The retries for such scenarios are handled by the Lambda service using its internal queues. You can configure the number of retries, max age of the event, and where to send failed messages to SQS, SNS, EventBridge, Lambda, etc.
Learn more about the different types of errors for Lambda’s.
9. Know When to Use AWS EventBridge
So far we have been talking about best practices when using SQS and SNS. However, there are scenarios when they are not the best tools for the job. Recently, AWS rolled out Amazon EventBridge as another event bus with unique features that differentiate it from SQS or SNS. EventBridge was previously called CloudWatch Events, which was mainly used as the event bus for AWS resource state change events (example: EC2 instance terminated) or scheduled events (example: Using a cron expression to trigger a Lambda).

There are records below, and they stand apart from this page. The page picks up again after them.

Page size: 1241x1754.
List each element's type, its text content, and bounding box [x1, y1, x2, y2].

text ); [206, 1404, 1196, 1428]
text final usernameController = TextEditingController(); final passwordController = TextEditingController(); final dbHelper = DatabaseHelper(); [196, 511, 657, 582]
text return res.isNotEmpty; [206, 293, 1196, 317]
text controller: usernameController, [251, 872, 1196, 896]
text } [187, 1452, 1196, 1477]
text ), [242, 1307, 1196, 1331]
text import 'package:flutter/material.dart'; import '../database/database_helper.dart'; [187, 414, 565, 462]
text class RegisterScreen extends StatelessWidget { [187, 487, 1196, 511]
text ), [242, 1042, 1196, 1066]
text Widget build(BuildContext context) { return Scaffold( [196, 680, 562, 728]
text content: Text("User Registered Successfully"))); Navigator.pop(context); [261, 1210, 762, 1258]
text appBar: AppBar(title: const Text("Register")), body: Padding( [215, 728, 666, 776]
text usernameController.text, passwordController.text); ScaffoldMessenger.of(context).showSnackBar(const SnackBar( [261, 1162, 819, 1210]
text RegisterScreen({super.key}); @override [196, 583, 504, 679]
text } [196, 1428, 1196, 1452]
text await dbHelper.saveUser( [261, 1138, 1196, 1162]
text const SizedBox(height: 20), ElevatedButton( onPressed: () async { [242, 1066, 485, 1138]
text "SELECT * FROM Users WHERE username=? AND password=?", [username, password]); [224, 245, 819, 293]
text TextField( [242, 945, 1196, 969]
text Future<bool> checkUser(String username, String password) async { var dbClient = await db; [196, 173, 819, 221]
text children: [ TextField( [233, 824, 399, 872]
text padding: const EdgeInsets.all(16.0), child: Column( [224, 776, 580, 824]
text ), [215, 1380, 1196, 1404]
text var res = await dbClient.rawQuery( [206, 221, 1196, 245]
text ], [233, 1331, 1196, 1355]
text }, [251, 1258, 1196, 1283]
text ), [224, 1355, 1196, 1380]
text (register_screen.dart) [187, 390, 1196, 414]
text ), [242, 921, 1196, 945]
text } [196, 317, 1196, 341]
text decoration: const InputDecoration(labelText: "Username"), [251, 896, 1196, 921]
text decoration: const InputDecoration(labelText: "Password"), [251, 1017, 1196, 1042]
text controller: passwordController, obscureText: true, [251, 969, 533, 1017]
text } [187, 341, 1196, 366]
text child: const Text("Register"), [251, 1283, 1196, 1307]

AWS EventBridge supports a lot more clients as an event source and more destinations compared to SNS. It can deliver events to other AWS accounts which is an extremely useful feature in an organization where different teams each owning different accounts may want to subscribe to events in other’s accounts. One more awesome feature that it provides is that it can ingest events from third party SaaS applications and trigger its destinations. Example: You can configure EventBridge to get incidents that are created or updated in PagerDuty delivered to a Lambda function which can create a log of it.
There are a lot more useful features that EventBridge provides such as event routing using rules where you can filter messages based on the content of the event (unlike SNS where you have to rely on MessageAttributes with some limitations). Also, you can transform the event before sending it to the target.

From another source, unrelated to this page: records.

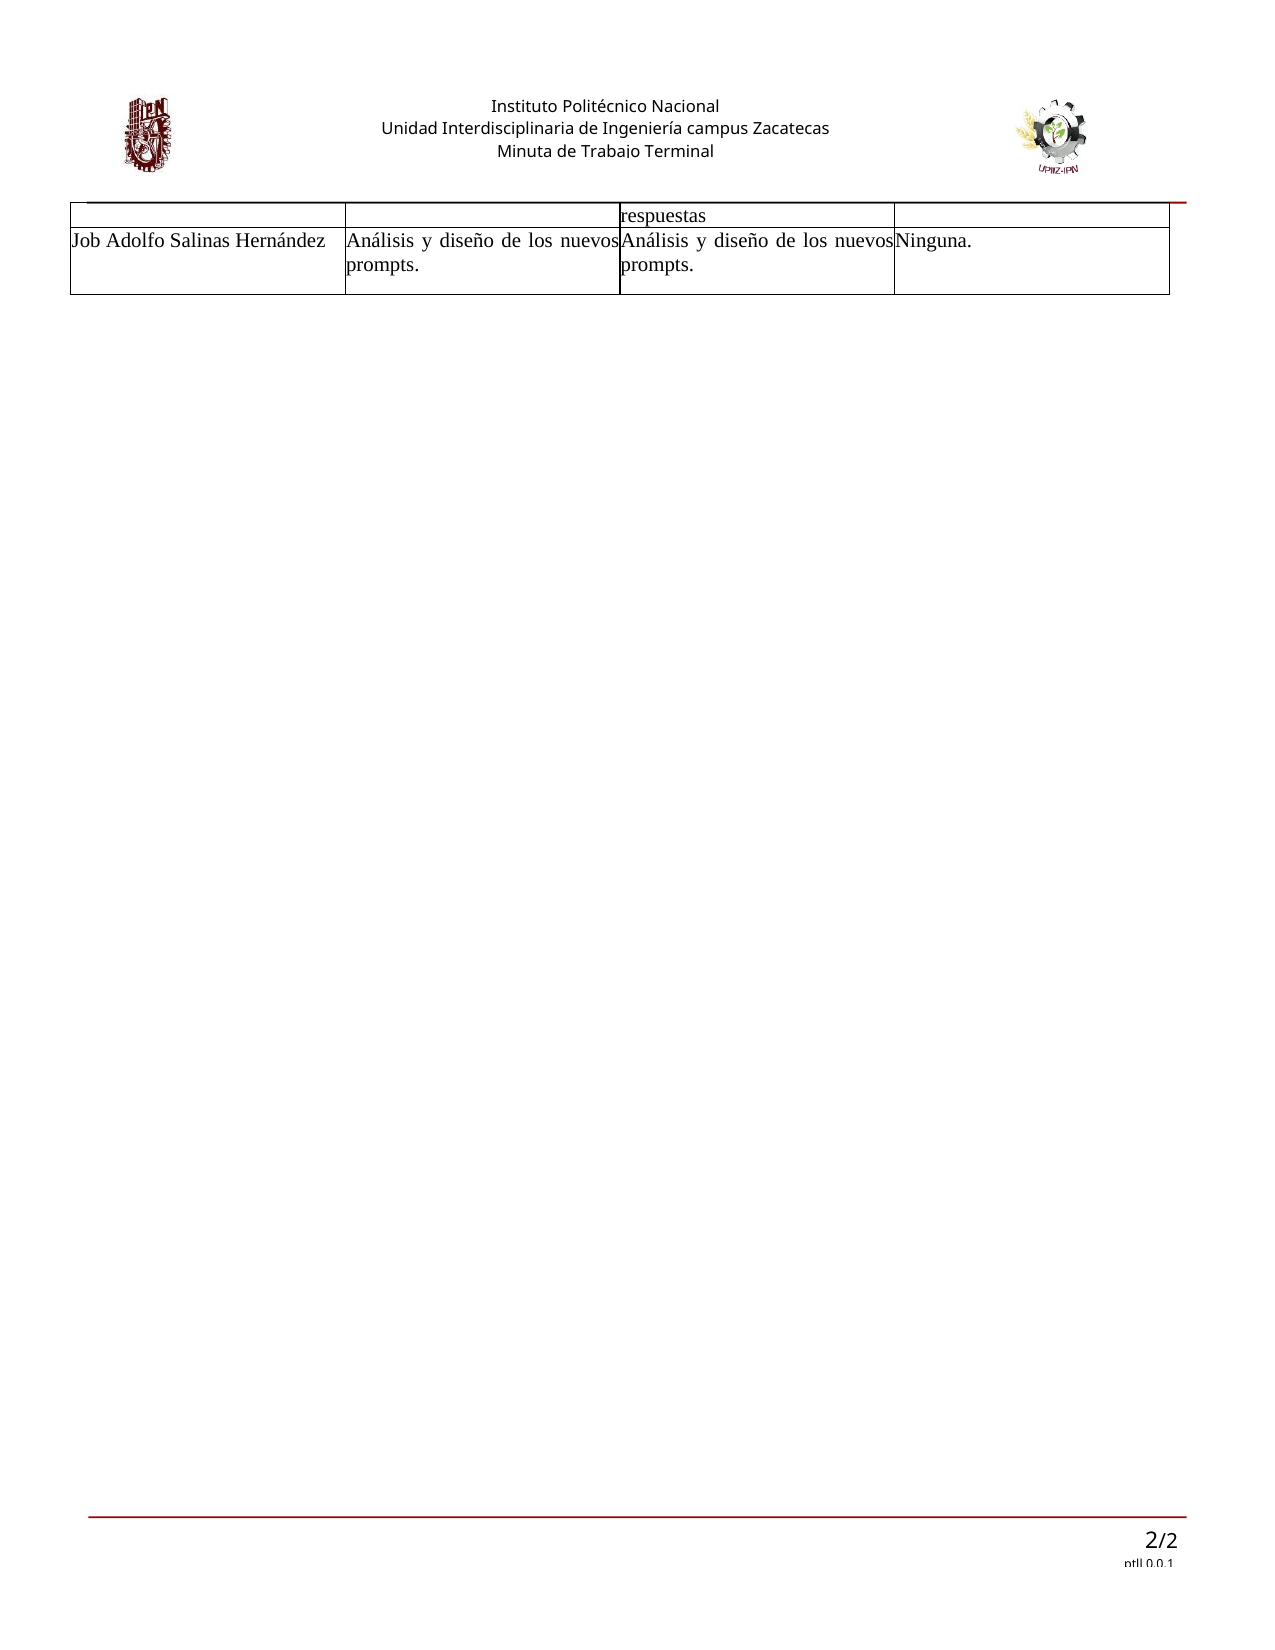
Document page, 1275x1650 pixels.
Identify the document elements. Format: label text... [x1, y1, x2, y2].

table_cell De acuerdo con los personajes random de saludo agregar los iconos correspondientes a estos. Agregar Gif de los personajes correspondientes a las respuestas [621, 203, 894, 227]
table_cell Resolvió la posición de los iconos y de acuerdo con su mensaje correspondiente. [346, 203, 619, 227]
table_cell Job Adolfo Salinas Hernández [71, 228, 345, 294]
table_cell Aldo Leija Pardo [71, 203, 345, 227]
table_cell Ninguno [895, 203, 1169, 227]
table_cell Ninguna. [895, 228, 1169, 294]
table_cell Análisis y diseño de los nuevos prompts. [621, 228, 894, 294]
picture [1014, 99, 1087, 174]
picture [115, 94, 177, 176]
table_cell Análisis y diseño de los nuevos prompts. [346, 228, 619, 294]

However, compared to SNS there are currently limitations in the number of targets per rule, its permitted throughput, and latencies. This might change in the years to come as this is still a fairly new AWS service.
In this post we covered best practices for event-driven serverless architectures using the AWS solutions SNS, SQS, EventBridge, and Lambdas. I hope that this gave you some ideas on opportunities for cost optimization, gaining efficiencies in processing, and minimizing errors when using AWS solutions on event-driven serverless architectures.